## Required work
Reproduce the records below exactly, but leave their pictures out of the copy.

+++

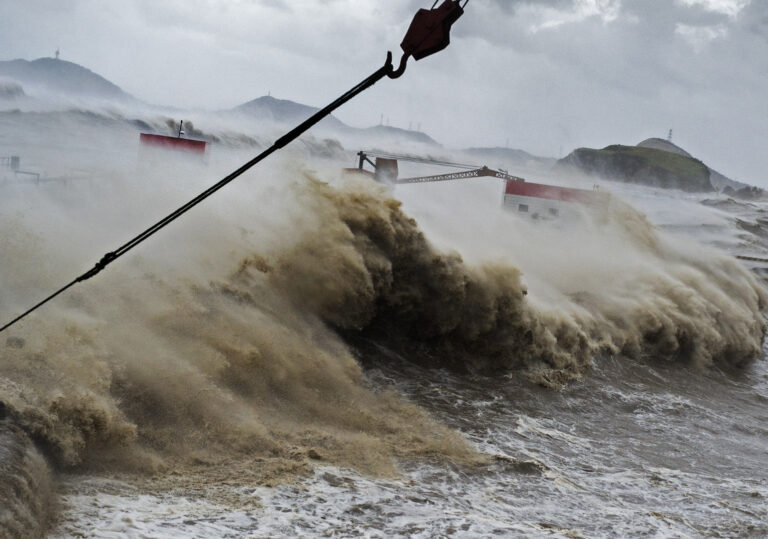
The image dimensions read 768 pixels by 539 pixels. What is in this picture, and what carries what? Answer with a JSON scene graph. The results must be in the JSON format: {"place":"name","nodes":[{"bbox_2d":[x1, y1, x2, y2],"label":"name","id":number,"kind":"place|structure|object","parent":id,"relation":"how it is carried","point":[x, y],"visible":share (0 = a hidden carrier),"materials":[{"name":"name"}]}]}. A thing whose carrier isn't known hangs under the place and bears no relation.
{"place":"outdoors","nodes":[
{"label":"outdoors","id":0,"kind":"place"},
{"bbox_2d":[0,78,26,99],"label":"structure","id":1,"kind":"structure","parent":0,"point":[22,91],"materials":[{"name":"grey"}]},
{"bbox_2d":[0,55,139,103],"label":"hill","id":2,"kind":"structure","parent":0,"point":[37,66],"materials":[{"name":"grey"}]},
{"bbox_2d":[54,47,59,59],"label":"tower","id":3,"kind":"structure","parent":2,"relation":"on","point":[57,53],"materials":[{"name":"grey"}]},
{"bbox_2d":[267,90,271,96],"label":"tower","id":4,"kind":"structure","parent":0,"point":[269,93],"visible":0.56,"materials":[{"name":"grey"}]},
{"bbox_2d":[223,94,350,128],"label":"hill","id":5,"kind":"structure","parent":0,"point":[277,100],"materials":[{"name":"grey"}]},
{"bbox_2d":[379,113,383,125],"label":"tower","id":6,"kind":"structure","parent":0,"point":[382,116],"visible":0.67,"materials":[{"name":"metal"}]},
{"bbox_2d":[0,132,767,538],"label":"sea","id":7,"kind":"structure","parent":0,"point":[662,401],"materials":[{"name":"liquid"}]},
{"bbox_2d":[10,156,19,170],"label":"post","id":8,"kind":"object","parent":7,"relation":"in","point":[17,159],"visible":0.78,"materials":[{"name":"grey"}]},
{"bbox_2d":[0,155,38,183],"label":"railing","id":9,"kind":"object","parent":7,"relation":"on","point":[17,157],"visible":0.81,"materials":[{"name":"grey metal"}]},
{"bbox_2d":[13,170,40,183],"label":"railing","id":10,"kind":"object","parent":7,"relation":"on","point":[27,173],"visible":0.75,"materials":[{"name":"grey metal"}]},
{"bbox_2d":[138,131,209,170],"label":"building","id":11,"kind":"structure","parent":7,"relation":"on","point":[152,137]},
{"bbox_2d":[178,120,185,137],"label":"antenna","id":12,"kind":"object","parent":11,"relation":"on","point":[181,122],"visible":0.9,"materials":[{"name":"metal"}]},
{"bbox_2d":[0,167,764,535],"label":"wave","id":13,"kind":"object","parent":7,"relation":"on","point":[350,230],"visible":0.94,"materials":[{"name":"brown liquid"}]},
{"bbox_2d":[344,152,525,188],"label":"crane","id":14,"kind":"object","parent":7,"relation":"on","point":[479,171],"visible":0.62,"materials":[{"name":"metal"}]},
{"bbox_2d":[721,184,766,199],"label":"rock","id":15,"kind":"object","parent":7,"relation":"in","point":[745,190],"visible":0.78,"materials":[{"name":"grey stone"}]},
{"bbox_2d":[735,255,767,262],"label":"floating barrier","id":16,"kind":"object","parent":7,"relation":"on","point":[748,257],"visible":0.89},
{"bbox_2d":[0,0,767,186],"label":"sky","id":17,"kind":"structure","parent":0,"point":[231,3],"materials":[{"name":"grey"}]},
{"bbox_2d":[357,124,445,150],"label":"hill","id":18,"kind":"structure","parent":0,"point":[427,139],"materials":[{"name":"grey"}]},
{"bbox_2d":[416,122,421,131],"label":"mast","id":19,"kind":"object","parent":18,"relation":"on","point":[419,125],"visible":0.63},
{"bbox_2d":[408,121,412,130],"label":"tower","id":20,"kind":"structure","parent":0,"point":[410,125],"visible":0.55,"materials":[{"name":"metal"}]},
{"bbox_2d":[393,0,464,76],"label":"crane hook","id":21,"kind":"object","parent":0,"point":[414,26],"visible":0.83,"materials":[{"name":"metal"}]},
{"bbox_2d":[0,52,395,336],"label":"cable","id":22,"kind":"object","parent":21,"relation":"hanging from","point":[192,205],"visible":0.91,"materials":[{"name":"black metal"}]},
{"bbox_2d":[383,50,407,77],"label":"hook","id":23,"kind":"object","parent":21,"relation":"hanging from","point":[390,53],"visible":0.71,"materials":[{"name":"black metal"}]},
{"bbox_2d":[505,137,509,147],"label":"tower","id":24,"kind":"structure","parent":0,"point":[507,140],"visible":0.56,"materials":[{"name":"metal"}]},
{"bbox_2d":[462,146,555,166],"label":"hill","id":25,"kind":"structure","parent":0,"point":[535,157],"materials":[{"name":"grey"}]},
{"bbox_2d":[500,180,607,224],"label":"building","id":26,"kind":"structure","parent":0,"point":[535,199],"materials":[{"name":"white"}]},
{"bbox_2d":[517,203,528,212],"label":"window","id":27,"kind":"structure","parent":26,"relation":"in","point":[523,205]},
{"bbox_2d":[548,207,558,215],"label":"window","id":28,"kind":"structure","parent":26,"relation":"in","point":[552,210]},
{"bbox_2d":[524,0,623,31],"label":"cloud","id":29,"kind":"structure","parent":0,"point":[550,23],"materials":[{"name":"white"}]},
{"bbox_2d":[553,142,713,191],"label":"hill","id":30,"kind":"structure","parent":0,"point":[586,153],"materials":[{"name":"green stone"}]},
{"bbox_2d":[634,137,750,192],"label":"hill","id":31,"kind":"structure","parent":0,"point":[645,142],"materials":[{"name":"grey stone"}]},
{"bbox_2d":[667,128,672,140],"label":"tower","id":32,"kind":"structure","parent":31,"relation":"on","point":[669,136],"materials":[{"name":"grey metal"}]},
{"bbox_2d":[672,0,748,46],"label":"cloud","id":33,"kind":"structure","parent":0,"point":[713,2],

+++

## Response area
The image dimensions read 768 pixels by 539 pixels. What is in this picture, and what carries what? Answer with a JSON scene graph. The results must be in the JSON format: {"place":"name","nodes":[{"bbox_2d":[x1, y1, x2, y2],"label":"name","id":number,"kind":"place|structure|object","parent":id,"relation":"how it is carried","point":[x, y],"visible":share (0 = a hidden carrier),"materials":[{"name":"name"}]}]}. A thing whose carrier isn't known hangs under the place and bears no relation.
{"place":"outdoors","nodes":[
{"label":"outdoors","id":0,"kind":"place"},
{"bbox_2d":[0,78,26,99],"label":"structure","id":1,"kind":"structure","parent":0,"point":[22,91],"materials":[{"name":"grey"}]},
{"bbox_2d":[0,55,139,103],"label":"hill","id":2,"kind":"structure","parent":0,"point":[37,66],"materials":[{"name":"grey"}]},
{"bbox_2d":[54,47,59,59],"label":"tower","id":3,"kind":"structure","parent":2,"relation":"on","point":[57,53],"materials":[{"name":"grey"}]},
{"bbox_2d":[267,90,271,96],"label":"tower","id":4,"kind":"structure","parent":0,"point":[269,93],"visible":0.56,"materials":[{"name":"grey"}]},
{"bbox_2d":[223,94,350,128],"label":"hill","id":5,"kind":"structure","parent":0,"point":[277,100],"materials":[{"name":"grey"}]},
{"bbox_2d":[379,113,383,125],"label":"tower","id":6,"kind":"structure","parent":0,"point":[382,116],"visible":0.67,"materials":[{"name":"metal"}]},
{"bbox_2d":[0,132,767,538],"label":"sea","id":7,"kind":"structure","parent":0,"point":[662,401],"materials":[{"name":"liquid"}]},
{"bbox_2d":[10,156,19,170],"label":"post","id":8,"kind":"object","parent":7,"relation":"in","point":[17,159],"visible":0.78,"materials":[{"name":"grey"}]},
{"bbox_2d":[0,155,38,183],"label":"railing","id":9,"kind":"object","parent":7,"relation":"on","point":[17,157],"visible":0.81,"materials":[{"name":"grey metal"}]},
{"bbox_2d":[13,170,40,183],"label":"railing","id":10,"kind":"object","parent":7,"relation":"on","point":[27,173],"visible":0.75,"materials":[{"name":"grey metal"}]},
{"bbox_2d":[138,131,209,170],"label":"building","id":11,"kind":"structure","parent":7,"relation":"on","point":[152,137]},
{"bbox_2d":[178,120,185,137],"label":"antenna","id":12,"kind":"object","parent":11,"relation":"on","point":[181,122],"visible":0.9,"materials":[{"name":"metal"}]},
{"bbox_2d":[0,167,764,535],"label":"wave","id":13,"kind":"object","parent":7,"relation":"on","point":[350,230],"visible":0.94,"materials":[{"name":"brown liquid"}]},
{"bbox_2d":[344,152,525,188],"label":"crane","id":14,"kind":"object","parent":7,"relation":"on","point":[479,171],"visible":0.62,"materials":[{"name":"metal"}]},
{"bbox_2d":[721,184,766,199],"label":"rock","id":15,"kind":"object","parent":7,"relation":"in","point":[745,190],"visible":0.78,"materials":[{"name":"grey stone"}]},
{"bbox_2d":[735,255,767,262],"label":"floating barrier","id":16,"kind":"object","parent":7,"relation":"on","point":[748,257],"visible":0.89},
{"bbox_2d":[0,0,767,186],"label":"sky","id":17,"kind":"structure","parent":0,"point":[231,3],"materials":[{"name":"grey"}]},
{"bbox_2d":[357,124,445,150],"label":"hill","id":18,"kind":"structure","parent":0,"point":[427,139],"materials":[{"name":"grey"}]},
{"bbox_2d":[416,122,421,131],"label":"mast","id":19,"kind":"object","parent":18,"relation":"on","point":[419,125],"visible":0.63},
{"bbox_2d":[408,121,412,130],"label":"tower","id":20,"kind":"structure","parent":0,"point":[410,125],"visible":0.55,"materials":[{"name":"metal"}]},
{"bbox_2d":[393,0,464,76],"label":"crane hook","id":21,"kind":"object","parent":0,"point":[414,26],"visible":0.83,"materials":[{"name":"metal"}]},
{"bbox_2d":[0,52,395,336],"label":"cable","id":22,"kind":"object","parent":21,"relation":"hanging from","point":[192,205],"visible":0.91,"materials":[{"name":"black metal"}]},
{"bbox_2d":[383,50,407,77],"label":"hook","id":23,"kind":"object","parent":21,"relation":"hanging from","point":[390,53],"visible":0.71,"materials":[{"name":"black metal"}]},
{"bbox_2d":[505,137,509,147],"label":"tower","id":24,"kind":"structure","parent":0,"point":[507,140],"visible":0.56,"materials":[{"name":"metal"}]},
{"bbox_2d":[462,146,555,166],"label":"hill","id":25,"kind":"structure","parent":0,"point":[535,157],"materials":[{"name":"grey"}]},
{"bbox_2d":[500,180,607,224],"label":"building","id":26,"kind":"structure","parent":0,"point":[535,199],"materials":[{"name":"white"}]},
{"bbox_2d":[517,203,528,212],"label":"window","id":27,"kind":"structure","parent":26,"relation":"in","point":[523,205]},
{"bbox_2d":[548,207,558,215],"label":"window","id":28,"kind":"structure","parent":26,"relation":"in","point":[552,210]},
{"bbox_2d":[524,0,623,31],"label":"cloud","id":29,"kind":"structure","parent":0,"point":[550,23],"materials":[{"name":"white"}]},
{"bbox_2d":[553,142,713,191],"label":"hill","id":30,"kind":"structure","parent":0,"point":[586,153],"materials":[{"name":"green stone"}]},
{"bbox_2d":[634,137,750,192],"label":"hill","id":31,"kind":"structure","parent":0,"point":[645,142],"materials":[{"name":"grey stone"}]},
{"bbox_2d":[667,128,672,140],"label":"tower","id":32,"kind":"structure","parent":31,"relation":"on","point":[669,136],"materials":[{"name":"grey metal"}]},
{"bbox_2d":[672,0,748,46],"label":"cloud","id":33,"kind":"structure","parent":0,"point":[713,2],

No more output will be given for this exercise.